The following is excerpted from the research and writings of Dr. Mark Edwards, one of the world’s foremost authorities on algae.
Nano-sized, single-celled algae are among Earth’s earliest life forms. They have been surviving in many of Earth’s harshest environments for several billion years. Algae’s simplicity enables these plants to be incredibly robust – they not only survive but produce high-value biomass in tough environments. In good cultivation conditions, algae produce protein and energy biomass at speeds that are 30 to 100 times faster than land plants.
Algae are critical to life on Earth as they produce the organic matter at the base of the food chain. The biomass is eaten by everything from the tiniest shrimp to the great blue whales. Algae also produce most of the oxygen for other aquatic life and provide more oxygen to the atmosphere than all the forests and fields combined.

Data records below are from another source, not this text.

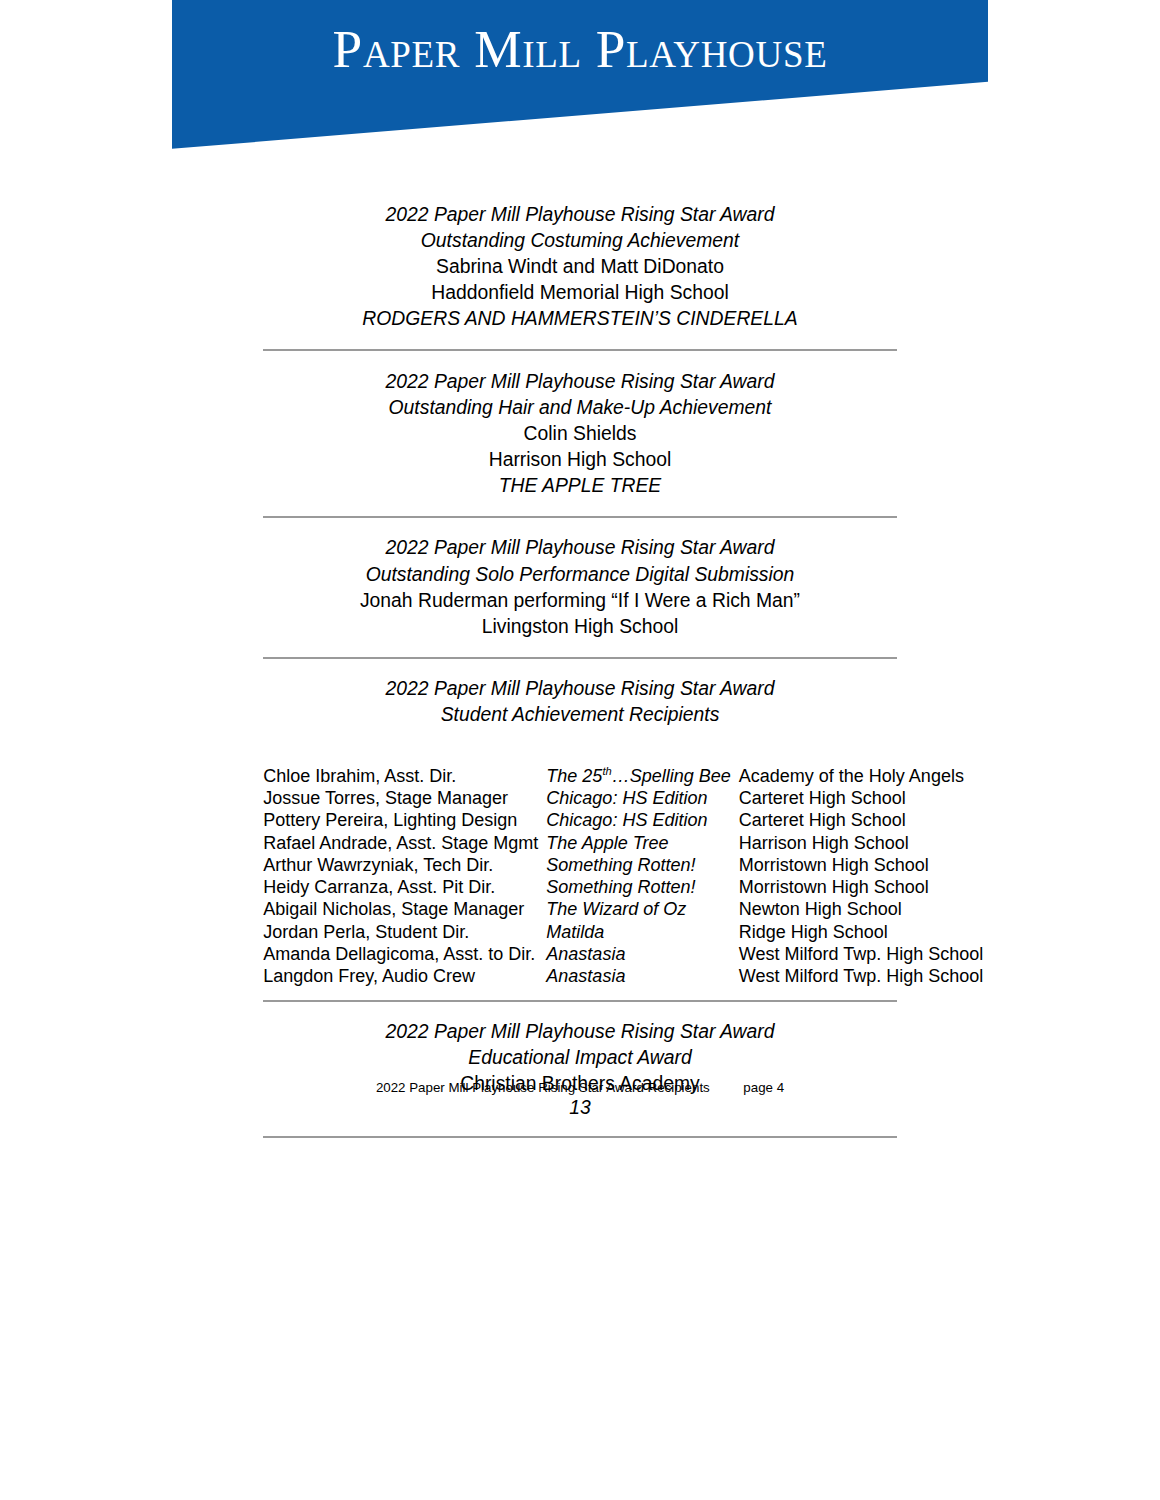Paper Mill Playhouse
2022 Paper Mill Playhouse Rising Star Award
Outstanding Costuming Achievement
Sabrina Windt and Matt DiDonato
Haddonfield Memorial High School
RODGERS AND HAMMERSTEIN’S CINDERELLA
2022 Paper Mill Playhouse Rising Star Award
Outstanding Hair and Make-Up Achievement
Colin Shields
Harrison High School
THE APPLE TREE
2022 Paper Mill Playhouse Rising Star Award
Outstanding Solo Performance Digital Submission
Jonah Ruderman performing “If I Were a Rich Man”
Livingston High School
2022 Paper Mill Playhouse Rising Star Award
Student Achievement Recipients
| Chloe Ibrahim, Asst. Dir. | The 25 th …Spelling Bee | Academy of the Holy Angels |
| Jossue Torres, Stage Manager | Chicago: HS Edition | Carteret High School |
| Pottery Pereira, Lighting Design | Chicago: HS Edition | Carteret High School |
| Rafael Andrade, Asst. Stage Mgmt | The Apple Tree | Harrison High School |
| Arthur Wawrzyniak, Tech Dir. | Something Rotten! | Morristown High School |
| Heidy Carranza, Asst. Pit Dir. | Something Rotten! | Morristown High School |
| Abigail Nicholas, Stage Manager | The Wizard of Oz | Newton High School |
| Jordan Perla, Student Dir. | Matilda | Ridge High School |
| Amanda Dellagicoma, Asst. to Dir. | Anastasia | West Milford Twp. High School |
| Langdon Frey, Audio Crew | Anastasia | West Milford Twp. High School |
2022 Paper Mill Playhouse Rising Star Award
Educational Impact Award
Christian Brothers Academy
13
2022 Paper Mill Playhouse Rising Star Award Recipients page 4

Algae, the Latin name for seaweed, present themselves in all shapes and sizes. Microalgae are single-celled, microscopic organisms often smaller than 25 microns wide. Seaweeds are larger algal species that live in marine environments such as kelps; brown seaweeds that may grow to 180 feet. In tropical regions, coralline algae help build corals and support the formation of coral reefs and other species live in symbiosis with sponges.

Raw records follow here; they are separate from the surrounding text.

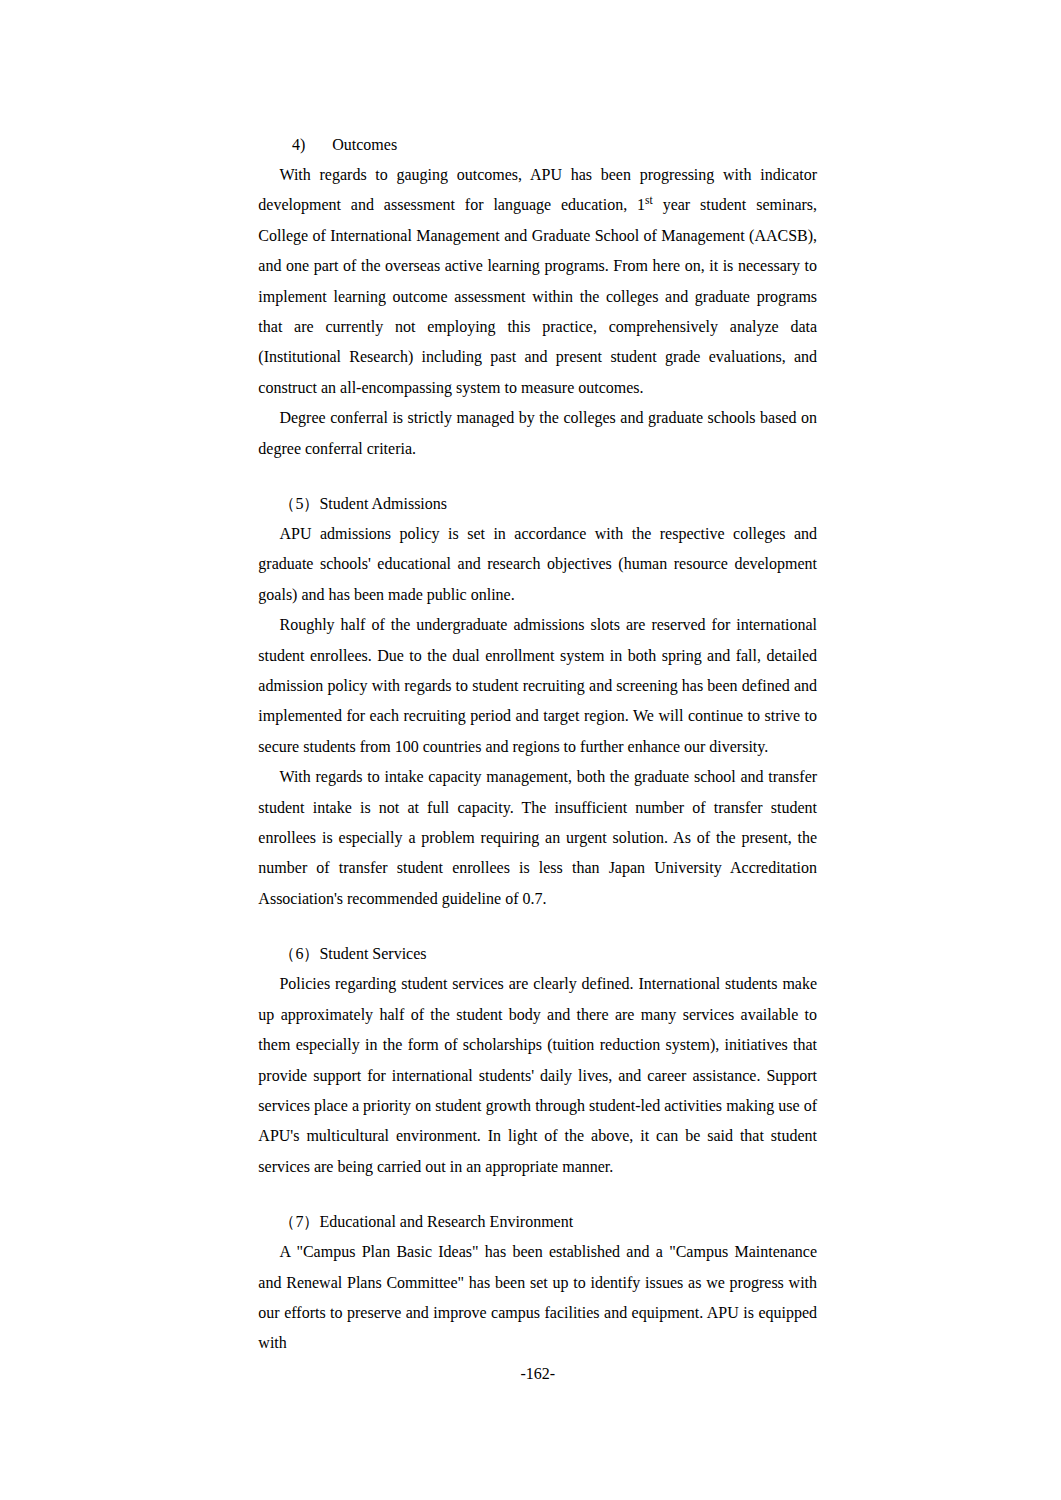4) Outcomes
With regards to gauging outcomes, APU has been progressing with indicator development and assessment for language education, 1st year student seminars, College of International Management and Graduate School of Management (AACSB), and one part of the overseas active learning programs. From here on, it is necessary to implement learning outcome assessment within the colleges and graduate programs that are currently not employing this practice, comprehensively analyze data (Institutional Research) including past and present student grade evaluations, and construct an all-encompassing system to measure outcomes.
Degree conferral is strictly managed by the colleges and graduate schools based on degree conferral criteria.
（5）Student Admissions
APU admissions policy is set in accordance with the respective colleges and graduate schools' educational and research objectives (human resource development goals) and has been made public online.
Roughly half of the undergraduate admissions slots are reserved for international student enrollees. Due to the dual enrollment system in both spring and fall, detailed admission policy with regards to student recruiting and screening has been defined and implemented for each recruiting period and target region. We will continue to strive to secure students from 100 countries and regions to further enhance our diversity.
With regards to intake capacity management, both the graduate school and transfer student intake is not at full capacity. The insufficient number of transfer student enrollees is especially a problem requiring an urgent solution. As of the present, the number of transfer student enrollees is less than Japan University Accreditation Association's recommended guideline of 0.7.
（6）Student Services
Policies regarding student services are clearly defined. International students make up approximately half of the student body and there are many services available to them especially in the form of scholarships (tuition reduction system), initiatives that provide support for international students' daily lives, and career assistance. Support services place a priority on student growth through student-led activities making use of APU's multicultural environment. In light of the above, it can be said that student services are being carried out in an appropriate manner.
（7）Educational and Research Environment
A "Campus Plan Basic Ideas" has been established and a "Campus Maintenance and Renewal Plans Committee" has been set up to identify issues as we progress with our efforts to preserve and improve campus facilities and equipment. APU is equipped with
-162-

Various algae maximize different components. Some species offer over 60% protein and others 90% carbohydrates. The food product, protein, of some species has little natural smell or taste so the product may take on the characteristics desired such as any smell, color, texture, density or taste. After the oil is extracted, the remaining biomass may contain 30% protein usable for food. It is also possible that the remaining biomass may contain more value than the extracted oils for components such as pigments, medicines, vaccines or nutraceuticals.